L’eau courait partout à hauteur du genou – jamais elle n’avait vécu ça –, les voitures partaient à la dérive et le ciel demeurait terrifiant plusieurs jours d’affilée, délivrant des clameurs noires. Elle avait développé envers lui une sorte d’appréhension qui semblait la guider vers des zones d’inquiétude inépuisables et l’entraînait au repli. Ne pas bouger. Le regarder par la fenêtre, guetter sa voix et ses couleurs. Espérer un changement – prier presque. Comme ça qu’elle avait commencé à observer toutes les choses qui arrivaient dans ce nouvel azur, choses qui continuent à l’étonner par leur âpreté et leur brutalité. En été le contact des toitures à l’espace est aussi net qu’un trait d’encre sur papier. La lumière se réverbère sur le rocher fissuré des collines – près de 2700 heures d’insolation par an, ça plombe. Aussi sur la carcasse d’acier des avions qui coupent très haut, laissent des tranchées. Le ciel a une couleur presque trop nette, trop pure. Dense et minérale. Exacerbée par les vents violents. Immuable. Le ciel est un bloc bleu. Il se déploie, écrase la ville, même les immeubles à plusieurs étages. Et si rares sont les journées avec nuages caracolant d’un bout à l’autre comme on en voit sur les rivages ou par-dessus les îles. Les désordres du ciel se condensent dans les intersaisons, elle l’a appris, elle redoute. À marcher dans la ville, la brûlure traverse le corps de part en part, chasse le mal. Presque jamais de brouillard – elle le regrette. Vents violents, pour ça oui. À chaque saison son lot de ciels ébouriffés ou limpides, impitoyables ou silencieux.

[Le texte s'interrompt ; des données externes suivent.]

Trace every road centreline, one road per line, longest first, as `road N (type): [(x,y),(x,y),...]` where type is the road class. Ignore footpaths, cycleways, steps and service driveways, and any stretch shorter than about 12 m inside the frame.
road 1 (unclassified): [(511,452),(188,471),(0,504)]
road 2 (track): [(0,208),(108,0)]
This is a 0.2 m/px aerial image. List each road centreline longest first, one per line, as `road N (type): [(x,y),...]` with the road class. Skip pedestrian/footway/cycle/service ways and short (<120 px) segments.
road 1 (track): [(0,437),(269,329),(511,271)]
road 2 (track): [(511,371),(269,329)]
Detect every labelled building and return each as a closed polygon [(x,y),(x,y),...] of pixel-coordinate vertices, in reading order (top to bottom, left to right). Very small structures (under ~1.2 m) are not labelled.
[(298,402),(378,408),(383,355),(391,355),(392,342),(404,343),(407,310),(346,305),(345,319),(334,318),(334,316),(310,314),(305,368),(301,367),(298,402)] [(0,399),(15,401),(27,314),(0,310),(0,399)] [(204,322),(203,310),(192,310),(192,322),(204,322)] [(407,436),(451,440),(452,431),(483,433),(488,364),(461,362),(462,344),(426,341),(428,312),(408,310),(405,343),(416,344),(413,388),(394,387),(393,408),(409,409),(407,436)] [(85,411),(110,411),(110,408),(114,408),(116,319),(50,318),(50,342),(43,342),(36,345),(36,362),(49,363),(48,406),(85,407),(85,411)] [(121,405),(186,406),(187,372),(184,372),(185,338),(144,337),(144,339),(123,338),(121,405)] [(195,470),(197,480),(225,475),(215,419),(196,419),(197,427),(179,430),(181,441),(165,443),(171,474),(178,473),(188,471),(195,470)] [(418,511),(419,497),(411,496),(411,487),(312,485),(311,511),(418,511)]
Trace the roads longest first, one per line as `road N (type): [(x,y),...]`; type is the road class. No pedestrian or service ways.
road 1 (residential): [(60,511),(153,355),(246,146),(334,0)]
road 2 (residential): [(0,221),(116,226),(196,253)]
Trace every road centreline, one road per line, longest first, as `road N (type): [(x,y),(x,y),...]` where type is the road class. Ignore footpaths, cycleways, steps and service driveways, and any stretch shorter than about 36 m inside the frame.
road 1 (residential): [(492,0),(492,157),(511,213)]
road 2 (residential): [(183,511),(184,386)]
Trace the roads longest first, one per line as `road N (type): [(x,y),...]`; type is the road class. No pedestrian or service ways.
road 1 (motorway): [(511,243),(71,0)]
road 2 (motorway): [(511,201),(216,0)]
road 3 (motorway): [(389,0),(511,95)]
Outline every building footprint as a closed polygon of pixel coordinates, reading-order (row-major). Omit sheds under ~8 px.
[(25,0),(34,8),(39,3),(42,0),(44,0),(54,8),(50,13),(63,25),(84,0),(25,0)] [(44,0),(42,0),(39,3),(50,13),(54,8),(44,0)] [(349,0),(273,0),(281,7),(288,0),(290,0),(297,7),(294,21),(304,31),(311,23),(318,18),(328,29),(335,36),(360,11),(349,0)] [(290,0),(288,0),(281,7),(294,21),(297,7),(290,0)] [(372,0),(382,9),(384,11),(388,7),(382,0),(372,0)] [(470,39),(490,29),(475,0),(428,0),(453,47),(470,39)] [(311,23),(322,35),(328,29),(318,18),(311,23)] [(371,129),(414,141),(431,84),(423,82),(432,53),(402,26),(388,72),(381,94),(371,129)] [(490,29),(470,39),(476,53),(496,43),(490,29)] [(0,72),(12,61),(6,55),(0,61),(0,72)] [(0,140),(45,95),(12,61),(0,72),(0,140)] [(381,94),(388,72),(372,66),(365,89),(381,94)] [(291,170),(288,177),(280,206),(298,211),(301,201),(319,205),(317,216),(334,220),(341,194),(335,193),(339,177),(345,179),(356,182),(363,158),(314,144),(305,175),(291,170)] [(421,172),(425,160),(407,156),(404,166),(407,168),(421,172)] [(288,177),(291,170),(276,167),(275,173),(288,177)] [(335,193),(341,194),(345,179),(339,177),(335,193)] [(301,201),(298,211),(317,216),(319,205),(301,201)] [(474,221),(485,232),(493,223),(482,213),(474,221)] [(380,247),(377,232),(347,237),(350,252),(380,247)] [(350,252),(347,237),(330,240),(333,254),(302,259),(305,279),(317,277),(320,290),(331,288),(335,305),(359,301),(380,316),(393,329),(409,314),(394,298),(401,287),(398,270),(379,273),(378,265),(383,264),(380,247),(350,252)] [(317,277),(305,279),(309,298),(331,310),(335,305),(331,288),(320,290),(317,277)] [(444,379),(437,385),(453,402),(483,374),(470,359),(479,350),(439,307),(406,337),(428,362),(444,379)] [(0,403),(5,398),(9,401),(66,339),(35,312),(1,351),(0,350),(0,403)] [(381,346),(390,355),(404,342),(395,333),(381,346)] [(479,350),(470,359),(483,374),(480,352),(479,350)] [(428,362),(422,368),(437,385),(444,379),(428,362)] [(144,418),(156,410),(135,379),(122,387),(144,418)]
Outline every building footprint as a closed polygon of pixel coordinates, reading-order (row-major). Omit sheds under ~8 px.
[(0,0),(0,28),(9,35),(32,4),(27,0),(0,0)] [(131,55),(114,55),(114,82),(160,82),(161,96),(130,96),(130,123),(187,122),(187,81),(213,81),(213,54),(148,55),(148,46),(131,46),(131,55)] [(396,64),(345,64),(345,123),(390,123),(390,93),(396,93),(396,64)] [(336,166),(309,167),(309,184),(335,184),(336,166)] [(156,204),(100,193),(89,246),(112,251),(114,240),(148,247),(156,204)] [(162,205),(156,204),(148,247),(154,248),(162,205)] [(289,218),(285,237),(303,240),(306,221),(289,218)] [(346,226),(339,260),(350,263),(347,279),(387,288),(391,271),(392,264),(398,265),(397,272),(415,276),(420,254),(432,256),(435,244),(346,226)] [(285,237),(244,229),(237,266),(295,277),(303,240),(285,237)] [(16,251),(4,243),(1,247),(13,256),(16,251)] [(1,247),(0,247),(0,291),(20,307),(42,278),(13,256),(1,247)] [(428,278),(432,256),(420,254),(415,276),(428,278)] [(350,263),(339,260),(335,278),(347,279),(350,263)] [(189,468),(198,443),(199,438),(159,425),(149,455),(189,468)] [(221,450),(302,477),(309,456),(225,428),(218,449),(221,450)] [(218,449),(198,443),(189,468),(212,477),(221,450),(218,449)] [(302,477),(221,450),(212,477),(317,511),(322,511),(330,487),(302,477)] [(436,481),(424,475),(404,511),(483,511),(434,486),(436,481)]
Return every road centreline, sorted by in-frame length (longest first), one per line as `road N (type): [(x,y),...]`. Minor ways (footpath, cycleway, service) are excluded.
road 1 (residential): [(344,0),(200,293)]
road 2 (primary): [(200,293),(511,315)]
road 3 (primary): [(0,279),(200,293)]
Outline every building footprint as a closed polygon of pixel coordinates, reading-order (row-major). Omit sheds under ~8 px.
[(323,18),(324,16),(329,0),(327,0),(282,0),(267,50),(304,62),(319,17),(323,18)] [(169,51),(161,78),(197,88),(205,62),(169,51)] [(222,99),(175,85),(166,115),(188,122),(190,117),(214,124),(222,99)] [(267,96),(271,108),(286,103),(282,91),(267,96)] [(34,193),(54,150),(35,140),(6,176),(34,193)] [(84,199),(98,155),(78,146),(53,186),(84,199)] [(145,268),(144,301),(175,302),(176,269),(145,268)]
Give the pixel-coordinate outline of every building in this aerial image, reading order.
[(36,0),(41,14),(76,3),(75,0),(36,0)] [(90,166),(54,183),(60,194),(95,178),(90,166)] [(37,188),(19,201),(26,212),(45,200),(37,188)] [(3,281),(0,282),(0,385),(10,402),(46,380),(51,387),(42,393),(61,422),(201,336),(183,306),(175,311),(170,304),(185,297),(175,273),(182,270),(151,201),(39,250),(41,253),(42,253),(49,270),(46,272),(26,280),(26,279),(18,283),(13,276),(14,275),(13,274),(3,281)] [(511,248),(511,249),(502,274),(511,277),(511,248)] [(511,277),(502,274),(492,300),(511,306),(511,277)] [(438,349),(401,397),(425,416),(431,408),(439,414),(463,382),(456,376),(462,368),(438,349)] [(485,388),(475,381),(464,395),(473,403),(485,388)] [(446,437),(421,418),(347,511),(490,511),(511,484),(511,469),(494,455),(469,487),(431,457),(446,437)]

texte écrit par Françoise Renaud dans le cadre de l’atelier d’été 2018 proposé par François Bon « Construire une ville avec des mots »
La proposition d’écriture / #32 : allez donc voir, en numérique, les occurrences du mot « ciel » chez Baudelaire, Apollinaire ou Proust… regardez aussi les extraits du « Livre des ciels » de Leslie Kaplan, ou les débuts des Maigret de Simenon : et il n’y aurait rien à écrire des ciels de votre propre ville en construction ?
Photographie : Françoise Renaud (Bretagne), 2016
ma chère toute belle, j’ai rattrapé mon retard de lecture de tes textes et je suis envahie d’émotions, de sensations, tous mes sens en alerte : la ville, les gens, la mer, le vent, l’orage, la tempête et tout ce qui compose le monde de la ville. Violent, tendre, doux ou bien pressé, ou encore marqué de souvenirs des hommes qui y laissent des traces. Ton écriture est toujours aussi évocatrice, sensuelle, précise, enlevante et tu me fais vibrer par tes mots si choisis.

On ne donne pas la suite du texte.